__What this task involves__
What is needed is a faithful copy of all the entries, with no pictures in it.

__Exercise materials__
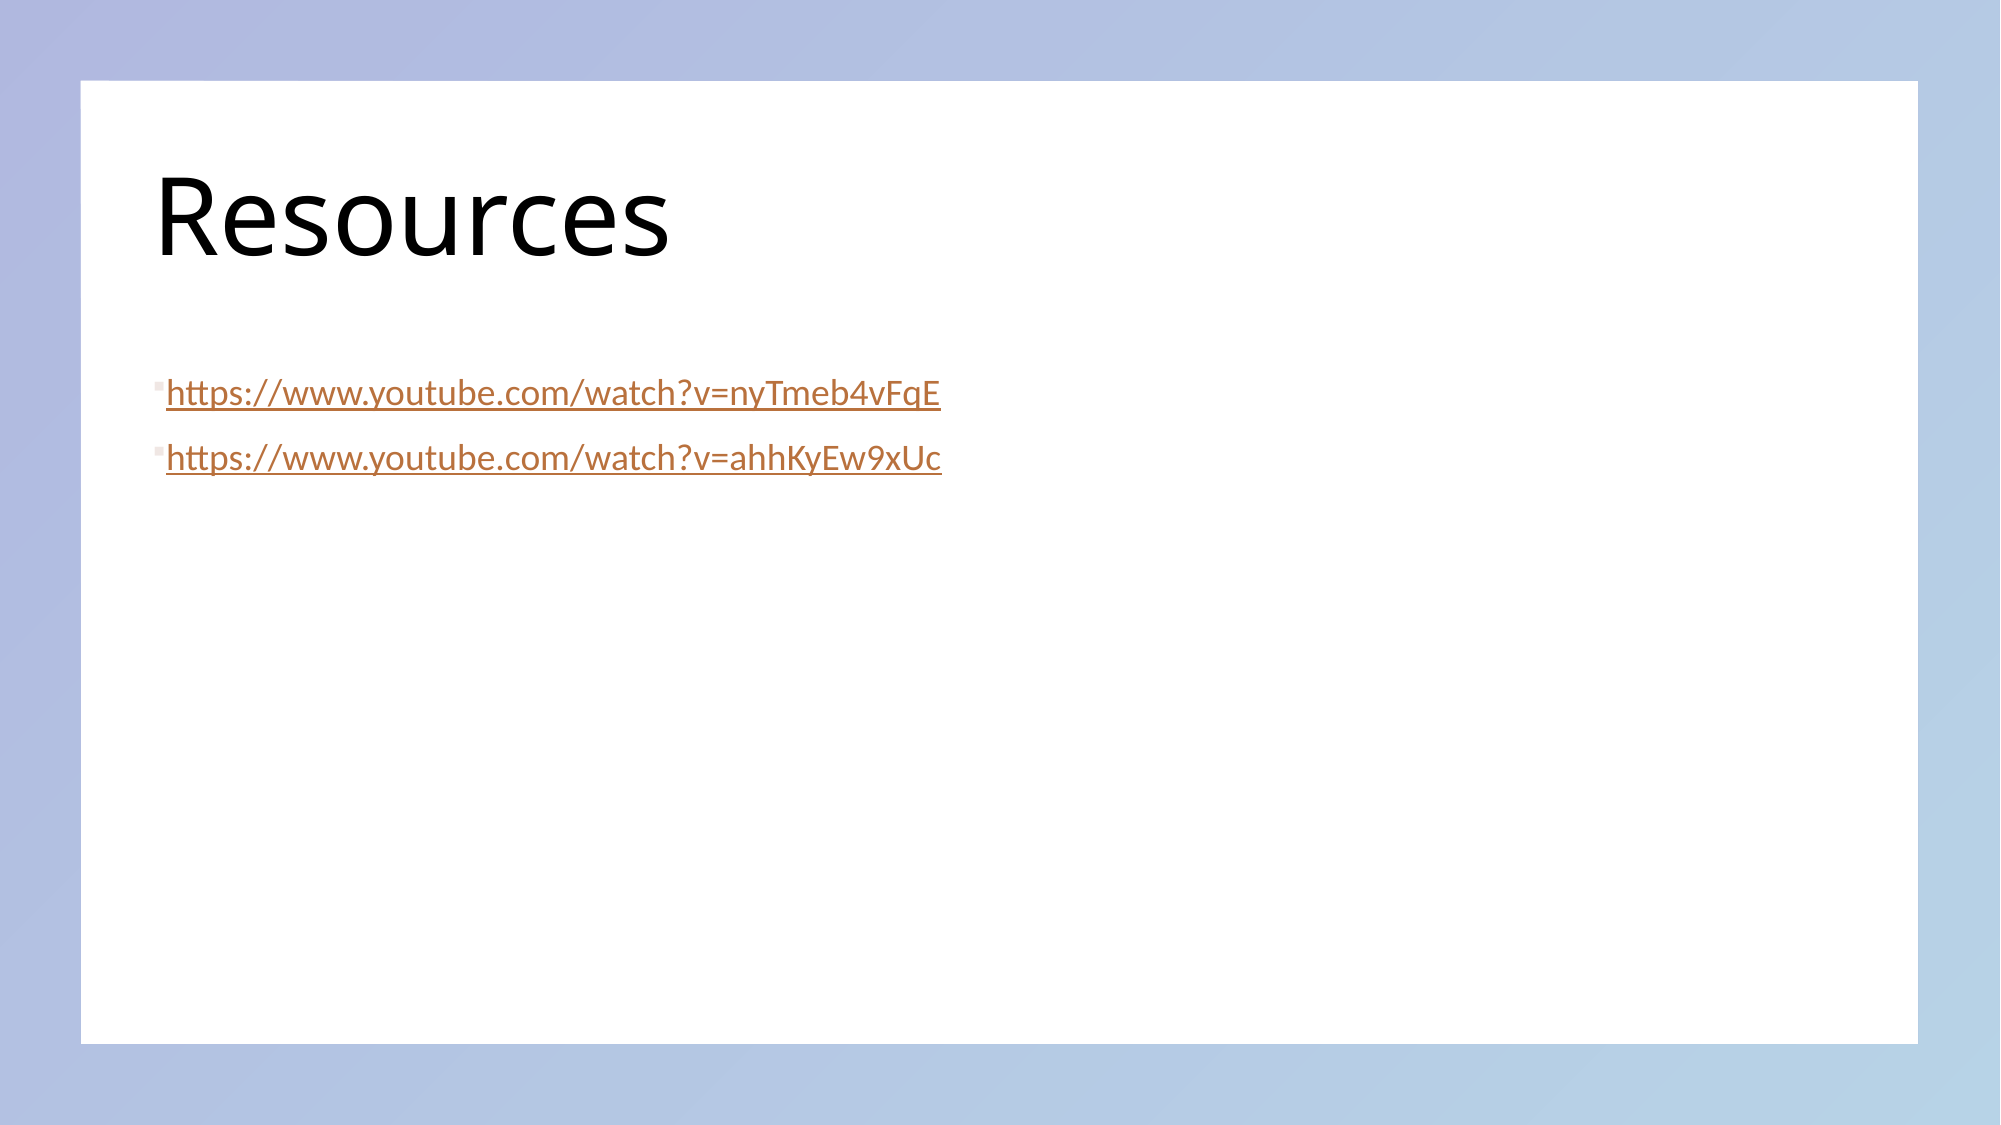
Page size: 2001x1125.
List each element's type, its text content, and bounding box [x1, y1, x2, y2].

list https://www.youtube.com/watch?v=nyTmeb4vFqE https://www.youtube.com/watch?v=ahhKyEw9xUc [137, 357, 1863, 1014]
title Resources [137, 111, 1863, 330]
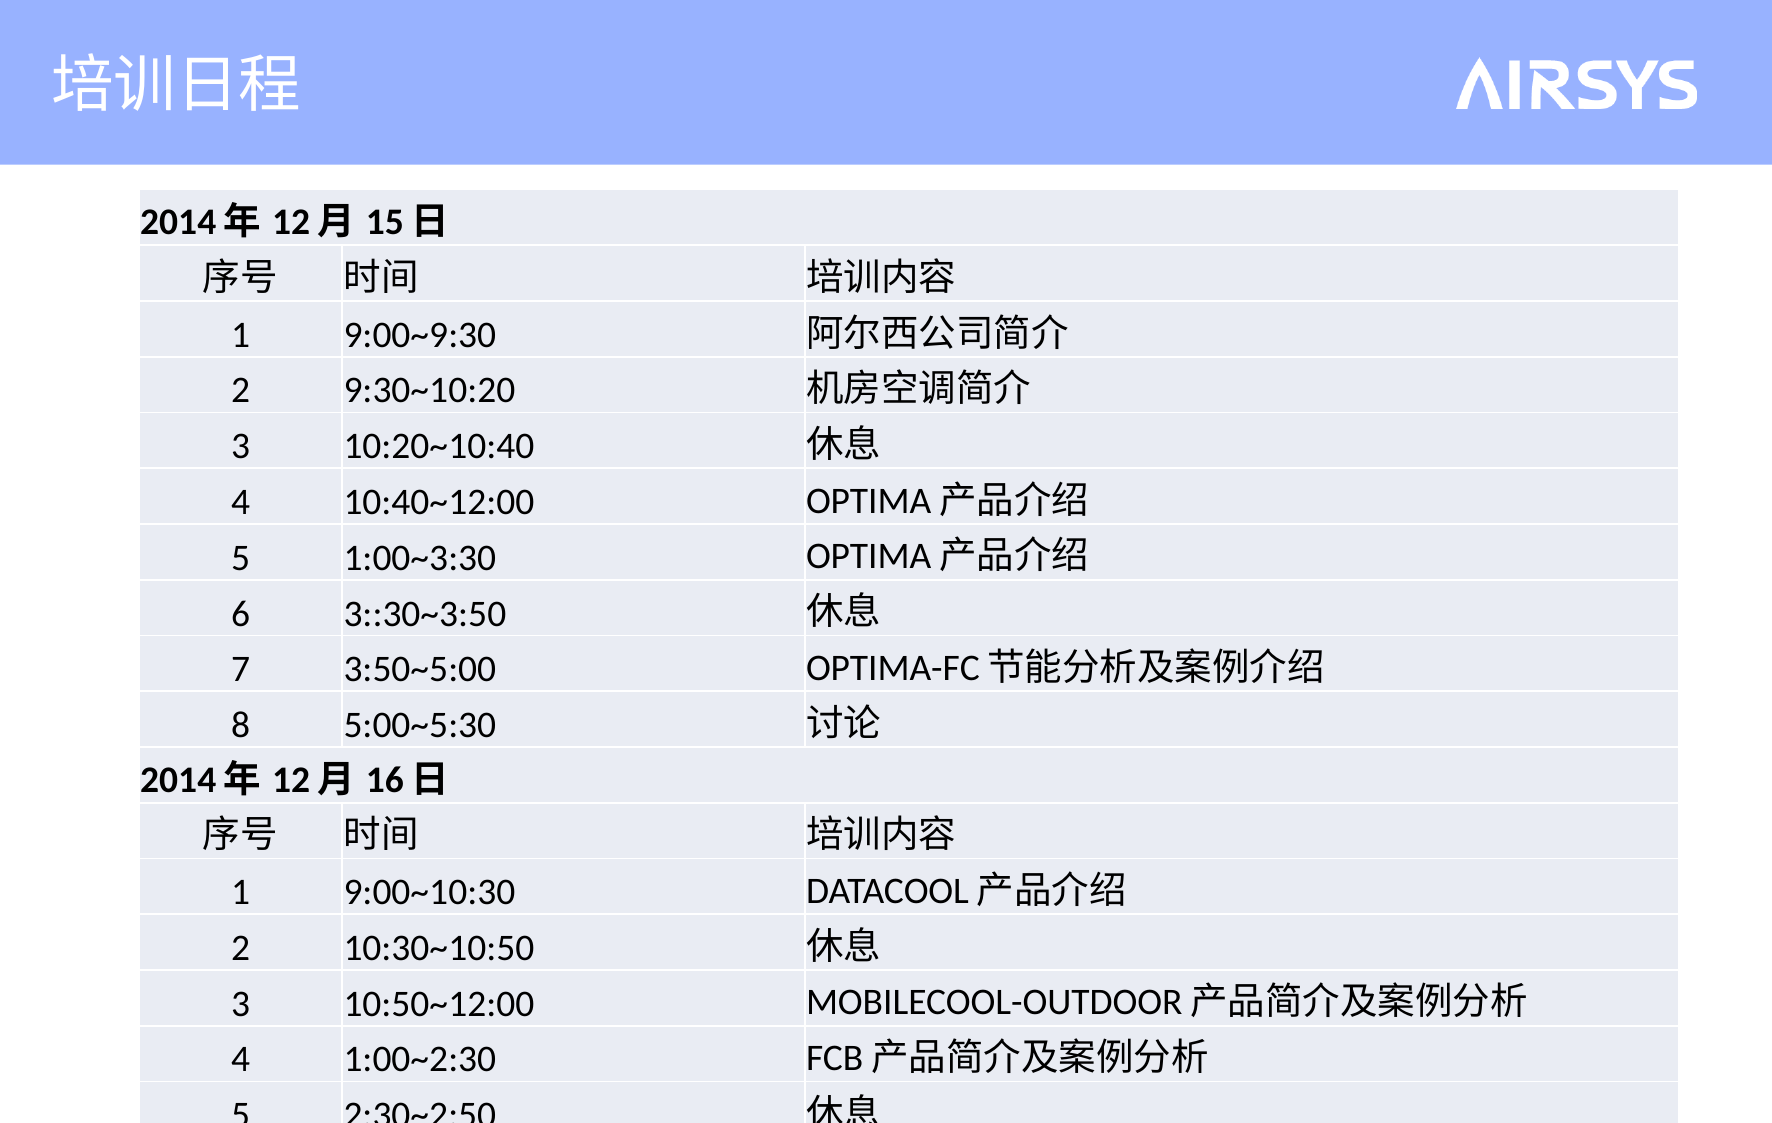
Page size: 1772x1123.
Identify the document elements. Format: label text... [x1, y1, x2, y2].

table_cell 2 [140, 915, 341, 969]
table_cell 机房空调简介 [806, 358, 1678, 412]
table_cell 休息 [806, 413, 1678, 467]
table_cell 阿尔西公司简介 [806, 302, 1678, 356]
table_cell 6 [140, 581, 341, 635]
table_cell 1:00~2:30 [343, 1027, 804, 1081]
table_cell 7 [140, 636, 341, 690]
table_header 2014年12月15日 [140, 190, 1678, 244]
table_cell 1 [140, 302, 341, 356]
table_cell 10:40~12:00 [343, 469, 804, 523]
table_cell 时间 [343, 246, 804, 300]
table_cell 9:00~10:30 [343, 859, 804, 913]
table_cell 9:00~9:30 [343, 302, 804, 356]
table_cell 培训内容 [806, 246, 1678, 300]
table_cell 3 [140, 413, 341, 467]
table_cell 8 [140, 692, 341, 746]
table_cell OPTIMA-FC节能分析及案例介绍 [806, 636, 1678, 690]
table_cell 1 [140, 859, 341, 913]
table_cell 3 [140, 971, 341, 1025]
table_cell 3::30~3:50 [343, 581, 804, 635]
table_cell 3:50~5:00 [343, 636, 804, 690]
table_cell 4 [140, 469, 341, 523]
table_cell 1:00~3:30 [343, 525, 804, 579]
table_cell MOBILECOOL-OUTDOOR产品简介及案例分析 [806, 971, 1678, 1025]
table_cell 休息 [806, 581, 1678, 635]
table_cell 序号 [140, 246, 341, 300]
table_cell 9:30~10:20 [343, 358, 804, 412]
table_cell 5 [140, 1082, 341, 1123]
table_cell 2:30~2:50 [343, 1082, 804, 1123]
table_cell 2014年12月16日 [140, 748, 1678, 802]
table_cell 10:50~12:00 [343, 971, 804, 1025]
table_cell 培训内容 [806, 804, 1678, 858]
picture [1632, 57, 1697, 109]
title 培训日程 [36, 0, 1632, 175]
table_cell 休息 [806, 1082, 1678, 1123]
table_cell OPTIMA产品介绍 [806, 525, 1678, 579]
table_cell 时间 [343, 804, 804, 858]
table_cell 10:20~10:40 [343, 413, 804, 467]
table_cell DATACOOL产品介绍 [806, 859, 1678, 913]
table_cell 5:00~5:30 [343, 692, 804, 746]
table_cell 5 [140, 525, 341, 579]
table_cell FCB产品简介及案例分析 [806, 1027, 1678, 1081]
table_cell 休息 [806, 915, 1678, 969]
table_cell 讨论 [806, 692, 1678, 746]
table_cell 10:30~10:50 [343, 915, 804, 969]
table_cell OPTIMA产品介绍 [806, 469, 1678, 523]
table_cell 2 [140, 358, 341, 412]
table_cell 4 [140, 1027, 341, 1081]
table_cell 序号 [140, 804, 341, 858]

__Task result__
Page size: 2001x1125.
List each element's type, its text content, and bounding box [x1, y1, x2, y2].

list https://www.youtube.com/watch?v=nyTmeb4vFqE https://www.youtube.com/watch?v=ahhKyEw9xUc [137, 357, 1863, 1014]
title Resources [137, 111, 1863, 330]
Page size: 1772x1123.
Identify the document elements. Format: label text... [x1, y1, x2, y2].

table_cell 2 [140, 915, 341, 969]
table_cell 机房空调简介 [806, 358, 1678, 412]
table_cell 休息 [806, 413, 1678, 467]
table_cell 阿尔西公司简介 [806, 302, 1678, 356]
table_cell 6 [140, 581, 341, 635]
table_cell 1:00~2:30 [343, 1027, 804, 1081]
table_cell 7 [140, 636, 341, 690]
table_header 2014年12月15日 [140, 190, 1678, 244]
table_cell 1 [140, 302, 341, 356]
table_cell 10:40~12:00 [343, 469, 804, 523]
table_cell 时间 [343, 246, 804, 300]
table_cell 9:00~10:30 [343, 859, 804, 913]
table_cell 9:00~9:30 [343, 302, 804, 356]
table_cell 培训内容 [806, 246, 1678, 300]
table_cell 3 [140, 413, 341, 467]
table_cell 8 [140, 692, 341, 746]
table_cell OPTIMA-FC节能分析及案例介绍 [806, 636, 1678, 690]
table_cell 1 [140, 859, 341, 913]
table_cell 3 [140, 971, 341, 1025]
table_cell 3::30~3:50 [343, 581, 804, 635]
table_cell 3:50~5:00 [343, 636, 804, 690]
table_cell 4 [140, 469, 341, 523]
table_cell 1:00~3:30 [343, 525, 804, 579]
table_cell MOBILECOOL-OUTDOOR产品简介及案例分析 [806, 971, 1678, 1025]
table_cell 休息 [806, 581, 1678, 635]
table_cell 序号 [140, 246, 341, 300]
table_cell 9:30~10:20 [343, 358, 804, 412]
table_cell 5 [140, 1082, 341, 1123]
table_cell 2:30~2:50 [343, 1082, 804, 1123]
table_cell 2014年12月16日 [140, 748, 1678, 802]
table_cell 10:50~12:00 [343, 971, 804, 1025]
table_cell 培训内容 [806, 804, 1678, 858]
picture [1632, 57, 1697, 109]
title 培训日程 [36, 0, 1632, 175]
table_cell 休息 [806, 1082, 1678, 1123]
table_cell OPTIMA产品介绍 [806, 525, 1678, 579]
table_cell 时间 [343, 804, 804, 858]
table_cell 10:20~10:40 [343, 413, 804, 467]
table_cell DATACOOL产品介绍 [806, 859, 1678, 913]
table_cell 5:00~5:30 [343, 692, 804, 746]
table_cell 5 [140, 525, 341, 579]
table_cell FCB产品简介及案例分析 [806, 1027, 1678, 1081]
table_cell 休息 [806, 915, 1678, 969]
table_cell 讨论 [806, 692, 1678, 746]
table_cell 10:30~10:50 [343, 915, 804, 969]
table_cell OPTIMA产品介绍 [806, 469, 1678, 523]
table_cell 2 [140, 358, 341, 412]
table_cell 4 [140, 1027, 341, 1081]
table_cell 序号 [140, 804, 341, 858]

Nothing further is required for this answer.